Segment Start: Input

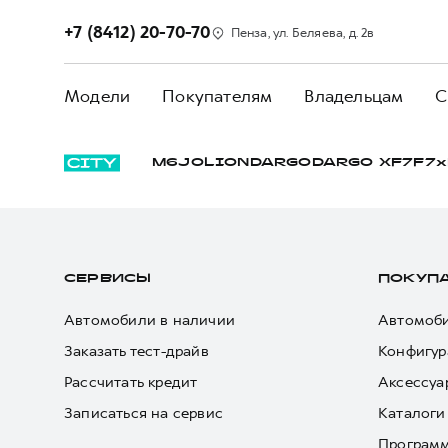
+7 (8412) 20-70-70
Пенза, ул. Беляева, д. 2в
Модели
Покупателям
Владельцам
С
M6
JOLION
DARGO
DARGO Х
F7
F7x
СЕРВИСЫ
ПОКУП
Автомобили в наличии
Автомоби
Заказать тест-драйв
Конфигур
Рассчитать кредит
Аксессуа
Записаться на сервис
Каталоги
Програм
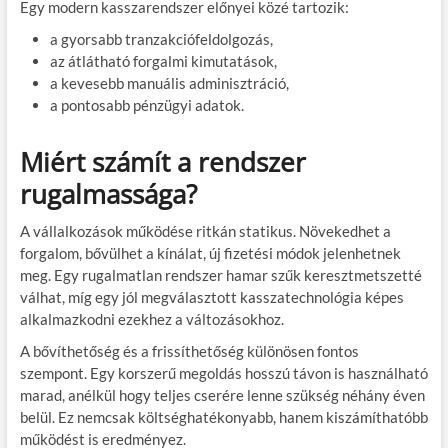
Egy modern kasszarendszer előnyei közé tartozik:
a gyorsabb tranzakciófeldolgozás,
az átlátható forgalmi kimutatások,
a kevesebb manuális adminisztráció,
a pontosabb pénzügyi adatok.
Miért számít a rendszer
rugalmassága?
A vállalkozások működése ritkán statikus. Növekedhet a
forgalom, bővülhet a kínálat, új fizetési módok jelenhetnek
meg. Egy rugalmatlan rendszer hamar szűk keresztmetszetté
válhat, míg egy jól megválasztott kasszatechnológia képes
alkalmazkodni ezekhez a változásokhoz.
A bővíthetőség és a frissíthetőség különösen fontos
szempont. Egy korszerű megoldás hosszú távon is használható
marad, anélkül hogy teljes cserére lenne szükség néhány éven
belül. Ez nemcsak költséghatékonyabb, hanem kiszámíthatóbb
működést is eredményez.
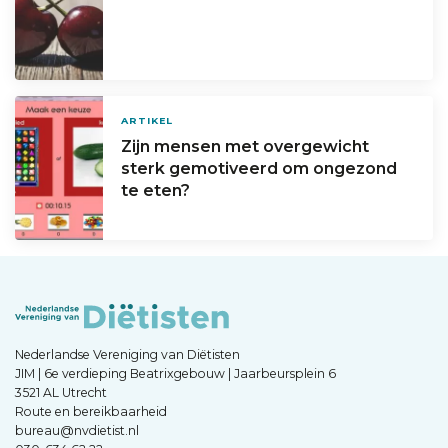
ARTIKEL
Zijn mensen met overgewicht
sterk gemotiveerd om ongezond
te eten?
Nederlandse Vereniging van Diëtisten
JIM | 6e verdieping Beatrixgebouw | Jaarbeursplein 6
3521 AL Utrecht
Route en bereikbaarheid
bureau@nvdietist.nl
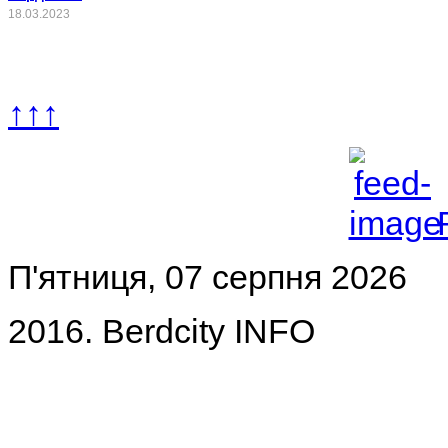
18.03.2023
↑↑↑
П'ятниця, 07 серпня 2026
2016. Berdcity INFO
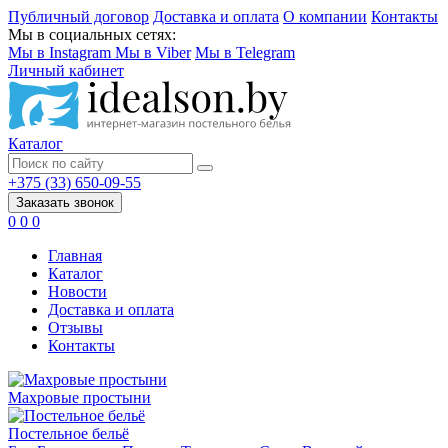
Публичный договор
Доставка и оплата
О компании
Контакты
Мы в социальных сетях:
Мы в Instagram
Мы в Viber
Мы в Telegram
Личный кабинет
Каталог
+375 (33) 650-09-55
Заказать звонок
0
0
0
Главная
Каталог
Новости
Доставка и оплата
Отзывы
Контакты
Махровые простыни
Постельное бельё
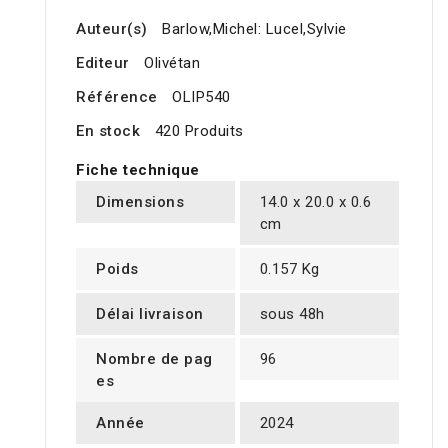
Auteur(s)
Barlow,Michel: Lucel,Sylvie
Editeur
Olivétan
Référence
OLIP540
En stock
420 Produits
Fiche technique
Dimensions
14.0 x 20.0 x 0.6
cm
Poids
0.157 Kg
Délai livraison
sous 48h
Nombre de pag
96
es
Année
2024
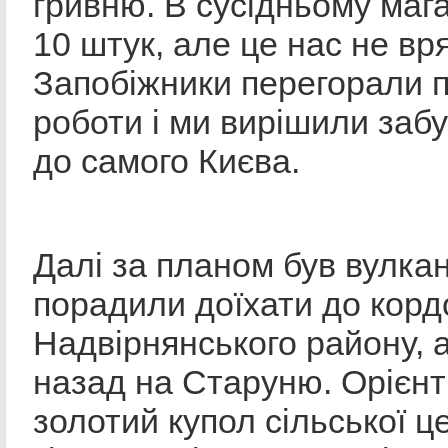
гривню. В сусідньому маг
10 штук, але це нас не вр
Запобіжники перегорали п
роботи і ми вирішили заб
до самого Києва.
Далі за планом був вулкан.
порадили доїхати до корд
Надвірнянського району, 
назад на Старуню. Орієн
золотий купол сільської ц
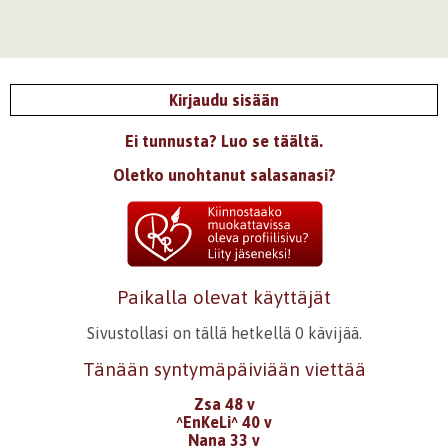
Kirjaudu sisään
Ei tunnusta? Luo se täältä.
Oletko unohtanut salasanasi?
Paikalla olevat käyttäjät
Sivustollasi on tällä hetkellä 0 kävijää.
Tänään syntymäpäiviään viettää
Zsa 48 v
^EnKeLi^ 40 v
Nana 33 v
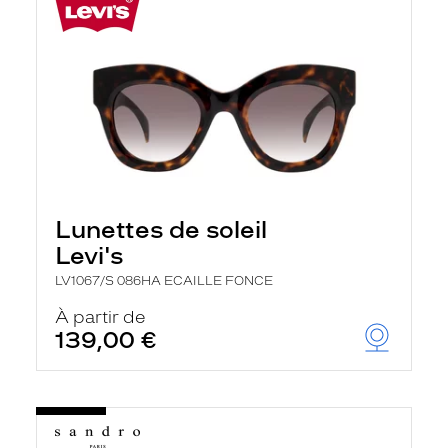
Lunettes de soleil
Levi's
LV1067/S 086HA ECAILLE FONCE
À partir de
139,00 €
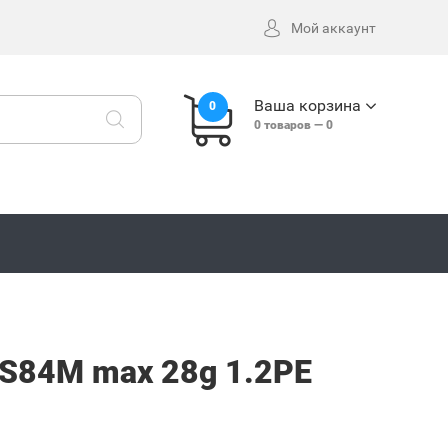
Мой аккаунт
Ваша корзина
0
0
товаров —
0
a S84M max 28g 1.2PE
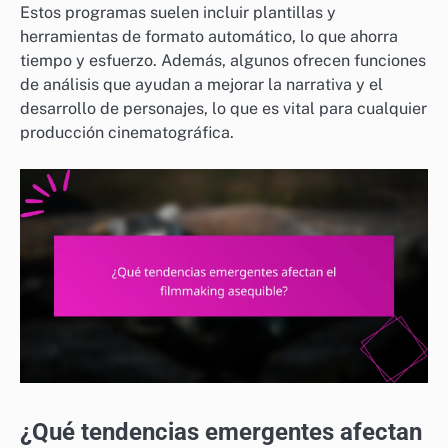
Estos programas suelen incluir plantillas y
herramientas de formato automático, lo que ahorra
tiempo y esfuerzo. Además, algunos ofrecen funciones
de análisis que ayudan a mejorar la narrativa y el
desarrollo de personajes, lo que es vital para cualquier
producción cinematográfica.
¿Qué tendencias emergentes afectan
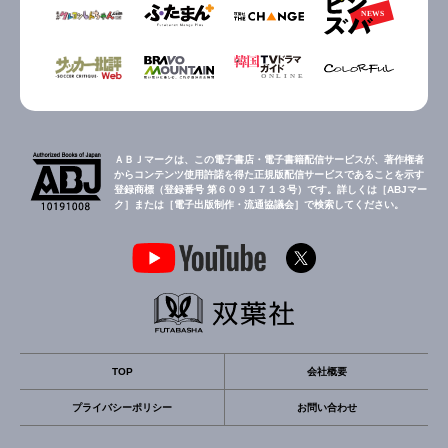
ＡＢＪマークは、この電子書店・電子書籍配信サービスが、著作権者
からコンテンツ使用許諾を得た正規版配信サービスであることを示す
登録商標（登録番号 第６０９１７１３号）です。詳しくは［ABJマー
ク］または［電子出版制作・流通協議会］で検索してください。
TOP
会社概要
プライバシーポリシー
お問い合わせ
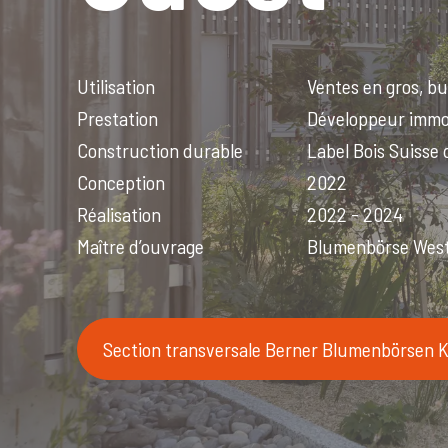
Utilisation
Ventes en gros, b
Prestation
Développeur immobi
Construction durable
Label Bois Suisse
Conception
2022
Réalisation
2022 - 2024
Maître d’ouvrage
Blumenbörse West
Section transversale Berner Blumenbörsen 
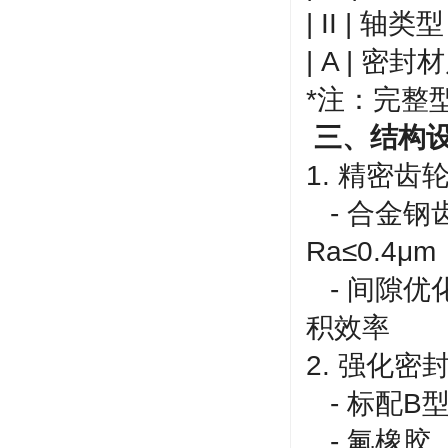
| II | 轴
| A | 
*注：完整
三、结构
1. 精密齿
- 合金钢
Ra≤0.4μ
- 间隙优
积效率
2. 强化密
- 标配B
- 氟橡胶（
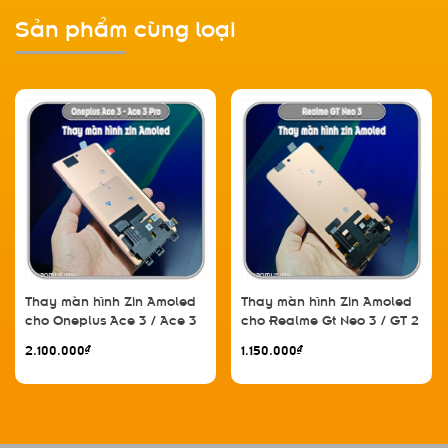
Sản phẩm cùng loại
Thay màn hình Zin Amoled
Thay màn hình Zin Amoled
cho Oneplus Ace 3 / Ace 3
cho Realme Gt Neo 3 / GT 2
Pro / Find X7 / GT 5 Pro / GT
/ Reno 8 Pro Plus / Reno 8
2.100.000₫
1.150.000₫
Neo 6 / GT Neo 6 Pro / GT
Pro 5G / 1+ 10R
6T / 1+ 12R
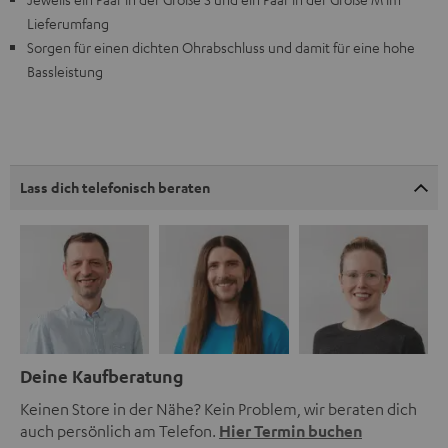
Lieferumfang
Sorgen für einen dichten Ohrabschluss und damit für eine hohe
Bassleistung
Lass dich telefonisch beraten
Deine Kaufberatung
Keinen Store in der Nähe? Kein Problem, wir beraten dich
auch persönlich am Telefon.
Hier Termin buchen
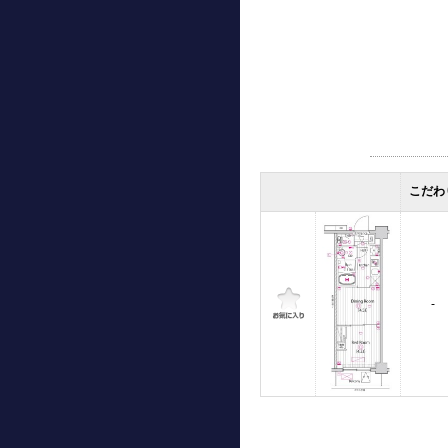
こだわ
-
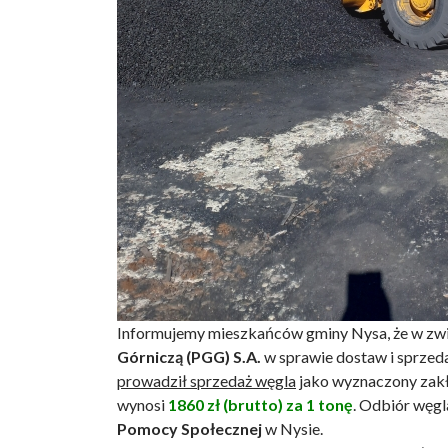
Informujemy mieszkańców gminy Nysa, że w zw
Górniczą (PGG) S.A.
w sprawie dostaw i sprzed
prowadził sprzedaż węgla
jako wyznaczony zakł
wynosi
1860 zł (brutto) za 1 tonę
. Odbiór węgl
Pomocy Społecznej
w Nysie.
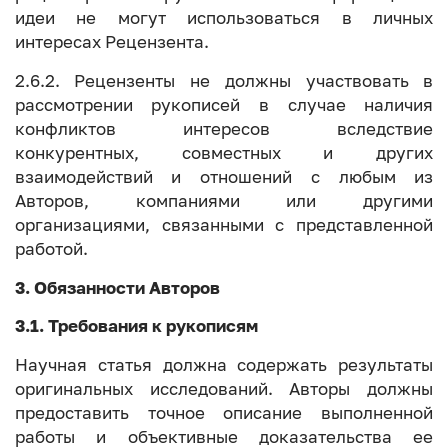
идеи не могут использоваться в личных
интересах Рецензента.
2.6.2. Рецензенты не должны участвовать в
рассмотрении рукописей в случае наличия
конфликтов интересов вследствие
конкурентных, совместных и других
взаимодействий и отношений с любым из
Авторов, компаниями или другими
организациями, связанными с представленной
работой.
3. Обязанности Авторов
3.1. Требования к рукописям
Научная статья должна содержать результаты
оригинальных исследований. Авторы должны
предоставить точное описание выполненной
работы и объективные доказательства ее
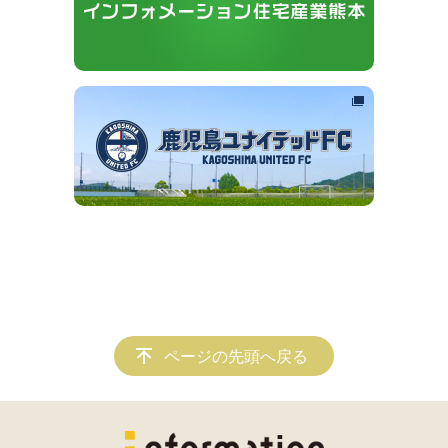
ページの先頭へ戻る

Segment End: Input

• _Activity_: Look through the records and copy down every line that holds "должны".

• _Result for this exercise_:
2.6.2. Рецензенты не должны участвовать в
оригинальных исследований. Авторы должны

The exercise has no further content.